Frankfurt (27. Januar 2010) – Neben einer effektiven HbA1c-Senkung sind die Vermeidung von Hypoglykämien und ein effektives Gewichtsmanagement zentrale Aspekte bei der Behandlung von Menschen mit Typ 2 Diabetes. Auf einem Presse-Workshop, der Ende Januar 2010 in Frankfurt stattfand1, er­läuterten die Experten, wie diese Forderungen mit Hilfe moderner Therapie-optionen in der Praxis umgesetzt werden können.

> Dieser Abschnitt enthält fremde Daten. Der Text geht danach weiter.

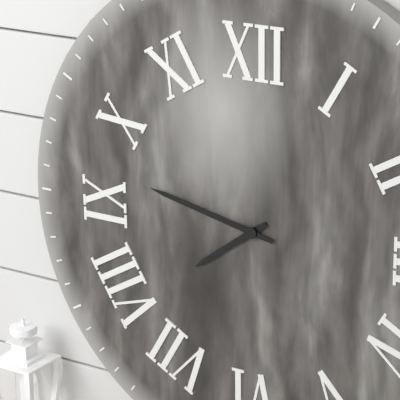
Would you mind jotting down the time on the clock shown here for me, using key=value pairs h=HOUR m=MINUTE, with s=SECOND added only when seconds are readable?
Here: h=7 m=47
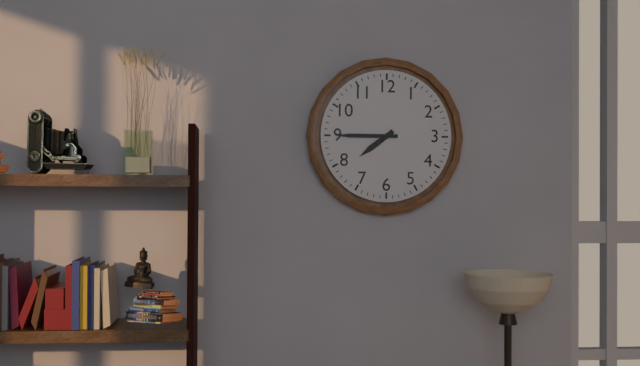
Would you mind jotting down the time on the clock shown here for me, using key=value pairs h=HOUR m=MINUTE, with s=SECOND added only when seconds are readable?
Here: h=7 m=45
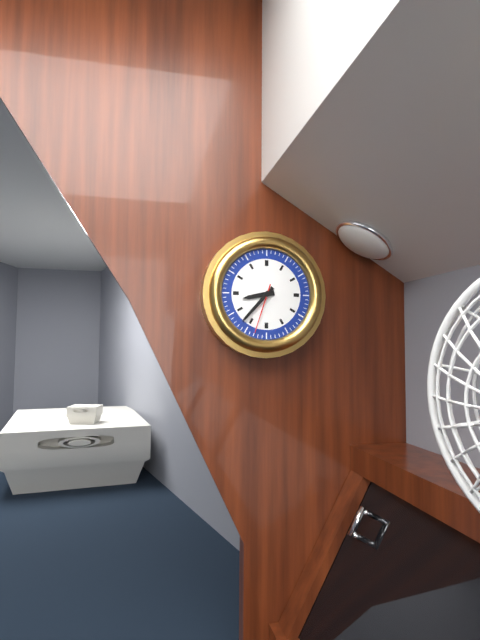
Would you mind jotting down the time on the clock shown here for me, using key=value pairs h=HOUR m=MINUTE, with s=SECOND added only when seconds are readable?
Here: h=8 m=37 s=33
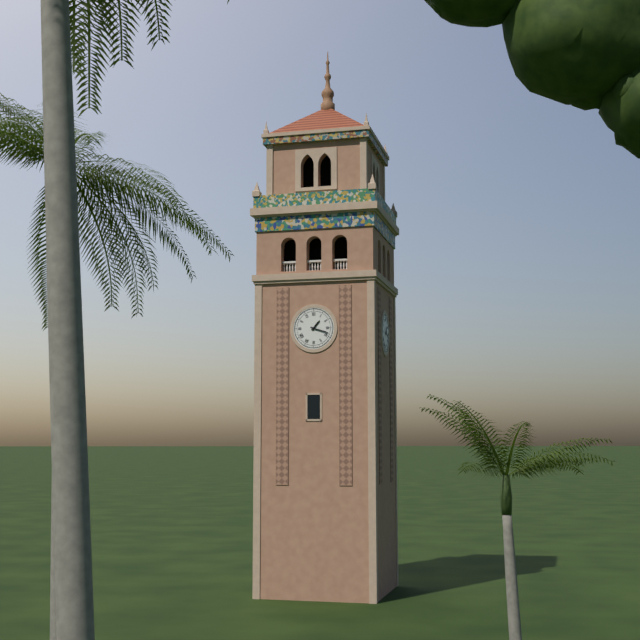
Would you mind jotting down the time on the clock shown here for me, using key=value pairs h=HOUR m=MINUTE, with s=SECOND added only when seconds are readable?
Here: h=1 m=18
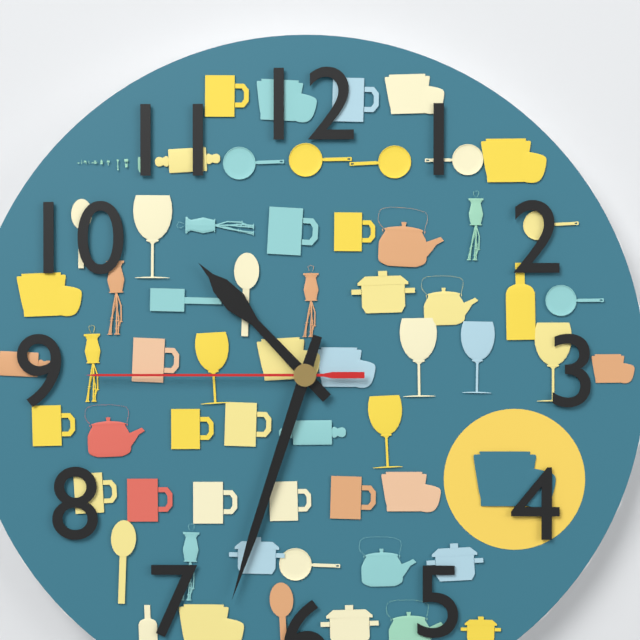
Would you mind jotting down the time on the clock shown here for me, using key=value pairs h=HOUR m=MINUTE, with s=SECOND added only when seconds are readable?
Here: h=10 m=33 s=45
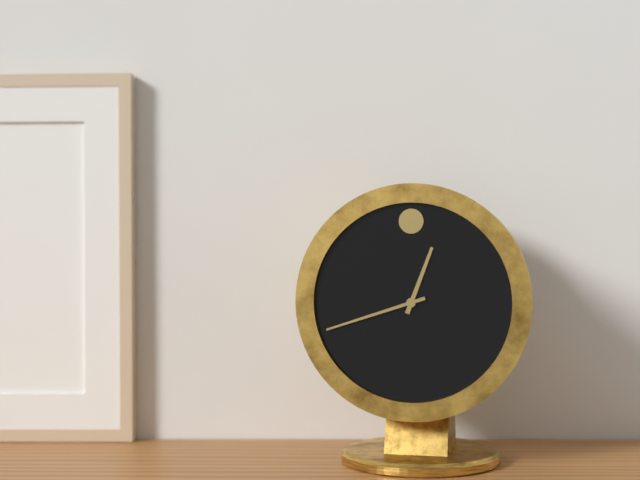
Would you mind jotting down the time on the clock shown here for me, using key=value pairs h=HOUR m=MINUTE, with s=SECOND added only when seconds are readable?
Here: h=12 m=42
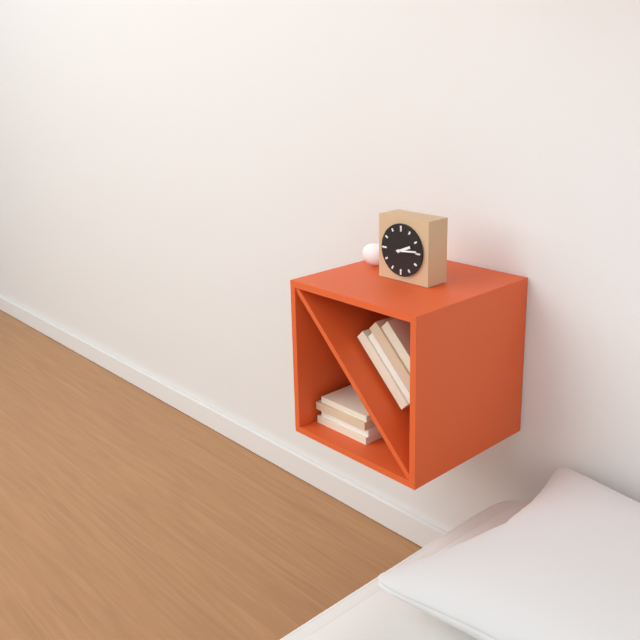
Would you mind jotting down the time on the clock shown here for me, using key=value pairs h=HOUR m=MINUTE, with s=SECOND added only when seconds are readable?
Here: h=2 m=14
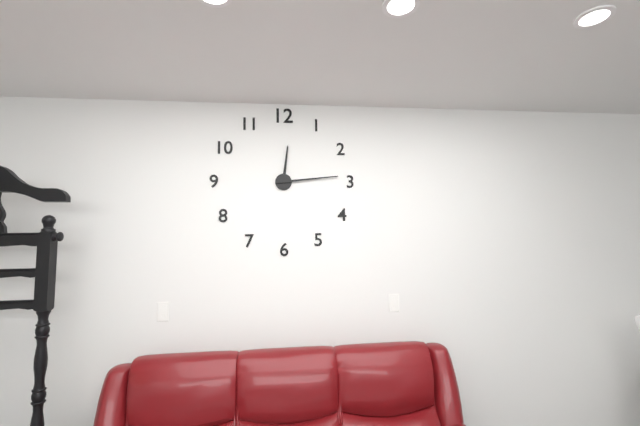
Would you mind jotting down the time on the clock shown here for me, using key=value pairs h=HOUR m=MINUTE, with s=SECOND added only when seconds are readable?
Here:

So senkt das erste einmal täglich anzuwendende humane-GLP-1 Analogon Liraglutid (Victoza®) mit seinem physiologischen Therapieprinzip signifikant den HbA1c – bei sehr geringem Hypoglykämierisiko.2 Gleichzeitig unterstützt eine Behandlung mit Liraglutid die Patienten bei einer dauerhaften Gewichtsabnahme und beein­flusst durch seine multisystemische Wirkung weitere Risikofaktoren der kom­plexen Erkrankung positiv. Damit hat der Arzt gleichzeitig mehrere entschei­dende Parameter im Griff.

 

Für das Jahr 2030 rechnet die International Diabetes Federation (IDF) mit weltweit 438,4 Millionen Menschen, die an Diabetes erkrankt sind. Allein in Deutschland wird für das Jahr 2010 mit etwa 7,5 Millionen Menschen gerechnet.3 90 Prozent der Betroffenen leiden dabei an einem Typ 2 Diabetes, einer facettenreichen Erkrankung, bei der mehrere kardio-metabolische Risikofaktoren zusammenspielen und schwere mikro- und makrovaskuläre Komplikationen wie Myokardinfarkt, Schlaganfall oder Nierenversagen auslösen können. Die Experten betonten deshalb die Bedeutung eines umfassenden, mög­lichst frühzeitigen Managements der Patienten mit Typ 2 Diabetes.


 

 

Hypoglykämien und Gewichtszunahme vermeiden

 

Die zur Behandlung des Typ 2 Diabetes einsetzbaren Optionen werden immer vielfältiger: Neben einer ganzen Reihe oraler Antidiabetika sowie kurz und lang wirksamer Insuline stehen seit einiger Zeit auch GLP-1-basierte Therapeutika zur Verfügung. Die Entscheidung, welches Medikament wann zum Einsatz kommt, wird für den Hausarzt damit immer komplexer.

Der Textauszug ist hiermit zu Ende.